Highlights & Insights¶
- Optimization to Evolution: The most significant contribution is the elimination of non-convex training. By reformulating the problem, it addresses the fundamental flaw of treating IVPs as global space-time fitting tasks.
- Structural Causality: Unlike Causal PINNs which use soft weighting, Frozen-PINN achieves causality through the structure of the \(C(t)\) ODE evolution.
- Randomized Features as Spectral Bases: ELM/SWIM are utilized as mechanisms to construct mesh-free trial functions. Combined with ODE solvers and SVD, the approach acts as a hybrid of mesh-free Galerkin methods and PINNs.
Limitations & Future Work¶
- Currently focused on forward solves; inverse problems would require additional mechanisms for system identification.
- Spatial complexity remains a challenge; complex 3D flows or turbulence may require domain decomposition or advanced adaptive sampling.

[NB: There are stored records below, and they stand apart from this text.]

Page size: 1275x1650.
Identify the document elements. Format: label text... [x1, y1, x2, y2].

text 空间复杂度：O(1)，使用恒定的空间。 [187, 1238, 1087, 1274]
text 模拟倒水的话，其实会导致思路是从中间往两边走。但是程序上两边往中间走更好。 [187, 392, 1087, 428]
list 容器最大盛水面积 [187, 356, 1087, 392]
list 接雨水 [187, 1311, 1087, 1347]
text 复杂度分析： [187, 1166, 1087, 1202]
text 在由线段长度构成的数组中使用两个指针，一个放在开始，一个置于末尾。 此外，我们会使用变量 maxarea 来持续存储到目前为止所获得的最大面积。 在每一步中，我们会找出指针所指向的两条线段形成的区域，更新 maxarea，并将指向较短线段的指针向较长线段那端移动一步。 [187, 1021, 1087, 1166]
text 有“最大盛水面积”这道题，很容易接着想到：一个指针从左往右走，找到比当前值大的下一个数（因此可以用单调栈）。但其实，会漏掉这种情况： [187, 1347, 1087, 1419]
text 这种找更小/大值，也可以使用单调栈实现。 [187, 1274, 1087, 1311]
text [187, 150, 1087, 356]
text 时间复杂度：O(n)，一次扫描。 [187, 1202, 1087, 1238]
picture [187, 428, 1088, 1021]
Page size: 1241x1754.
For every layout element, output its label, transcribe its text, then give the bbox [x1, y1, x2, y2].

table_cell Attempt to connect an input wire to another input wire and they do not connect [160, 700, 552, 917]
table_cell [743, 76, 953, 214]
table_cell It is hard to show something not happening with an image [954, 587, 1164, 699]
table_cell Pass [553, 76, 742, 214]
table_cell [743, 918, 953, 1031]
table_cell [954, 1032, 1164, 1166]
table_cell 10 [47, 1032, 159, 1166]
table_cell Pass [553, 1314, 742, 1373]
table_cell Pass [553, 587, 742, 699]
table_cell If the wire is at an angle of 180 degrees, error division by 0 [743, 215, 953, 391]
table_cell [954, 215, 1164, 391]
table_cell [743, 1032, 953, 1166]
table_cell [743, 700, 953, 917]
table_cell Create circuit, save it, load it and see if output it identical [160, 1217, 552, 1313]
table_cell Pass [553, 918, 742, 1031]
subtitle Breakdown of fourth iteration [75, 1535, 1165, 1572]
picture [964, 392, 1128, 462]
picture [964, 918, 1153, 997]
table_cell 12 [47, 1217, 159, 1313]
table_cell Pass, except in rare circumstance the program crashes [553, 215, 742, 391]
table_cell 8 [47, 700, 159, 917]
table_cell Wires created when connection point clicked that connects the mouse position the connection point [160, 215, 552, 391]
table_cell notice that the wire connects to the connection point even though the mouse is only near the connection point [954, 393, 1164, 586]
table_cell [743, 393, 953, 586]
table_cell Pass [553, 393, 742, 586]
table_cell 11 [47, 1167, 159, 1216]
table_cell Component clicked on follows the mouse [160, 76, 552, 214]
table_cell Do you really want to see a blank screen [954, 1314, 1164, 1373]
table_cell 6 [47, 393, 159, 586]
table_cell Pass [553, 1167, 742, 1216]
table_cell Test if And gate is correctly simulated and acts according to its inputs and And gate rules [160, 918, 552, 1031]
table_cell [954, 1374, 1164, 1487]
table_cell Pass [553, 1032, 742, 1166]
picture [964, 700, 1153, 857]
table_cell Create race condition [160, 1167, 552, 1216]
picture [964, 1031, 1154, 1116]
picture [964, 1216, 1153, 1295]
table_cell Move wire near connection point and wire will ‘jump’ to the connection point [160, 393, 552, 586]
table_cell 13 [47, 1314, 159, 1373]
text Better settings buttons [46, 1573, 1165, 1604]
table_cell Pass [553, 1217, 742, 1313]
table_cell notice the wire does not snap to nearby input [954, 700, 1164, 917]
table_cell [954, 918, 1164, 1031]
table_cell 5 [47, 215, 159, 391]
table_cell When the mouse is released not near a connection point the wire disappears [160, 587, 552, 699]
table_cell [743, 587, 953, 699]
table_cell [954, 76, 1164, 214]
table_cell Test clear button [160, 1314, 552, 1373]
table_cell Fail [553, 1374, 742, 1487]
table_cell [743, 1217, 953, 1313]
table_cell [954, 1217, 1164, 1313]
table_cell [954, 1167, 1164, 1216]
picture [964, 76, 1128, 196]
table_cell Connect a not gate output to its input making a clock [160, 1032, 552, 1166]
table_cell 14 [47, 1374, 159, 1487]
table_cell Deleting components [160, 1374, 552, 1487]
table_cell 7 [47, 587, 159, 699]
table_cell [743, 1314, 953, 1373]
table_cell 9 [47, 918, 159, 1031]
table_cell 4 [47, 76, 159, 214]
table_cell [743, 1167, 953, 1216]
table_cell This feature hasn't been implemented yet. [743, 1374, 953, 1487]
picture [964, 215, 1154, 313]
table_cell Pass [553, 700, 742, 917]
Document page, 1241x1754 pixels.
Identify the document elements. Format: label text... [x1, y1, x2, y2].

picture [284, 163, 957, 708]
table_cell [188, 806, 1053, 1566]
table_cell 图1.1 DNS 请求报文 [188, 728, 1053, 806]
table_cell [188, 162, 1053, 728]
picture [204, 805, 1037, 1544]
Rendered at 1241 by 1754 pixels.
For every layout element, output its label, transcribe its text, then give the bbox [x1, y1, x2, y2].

- Dependency on numerical hyperparameters such as hidden width, SVD cutoff, and ODE tolerance, which require tuning per PDE.
Related Work & Insights¶
- vs. PINN/Causal PINN: Standard PINNs minimize weighted loss via backprop. Frozen-PINN replaces this with least squares and time integration, resolving causality issues by design.
- vs. Neural Galerkin: Neural Galerkin evolves more parameters. Frozen-PINN is more lightweight by evolving only the output layer, relying on SVD and SWIM to maintain expressivity.
- vs. FEM/IGA: While traditional methods excel in low-dimensional accuracy, Frozen-PINN maintains mesh-free advantages and better handles high dimensions.
Rating¶
- Novelty: ⭐⭐⭐⭐⭐ Substantial reconstruction of the PINN paradigm.
- Experimental Thoroughness: ⭐⭐⭐⭐⭐ Broad coverage of PDE types and extensive hyperparameter ablations.
- Writing Quality: ⭐⭐⭐⭐ Clear logic, though dense results require numerical PDE familiarity.
- Value: ⭐⭐⭐⭐⭐ High impact potential for scientific computing by bypassing the non-convex optimization hurdle.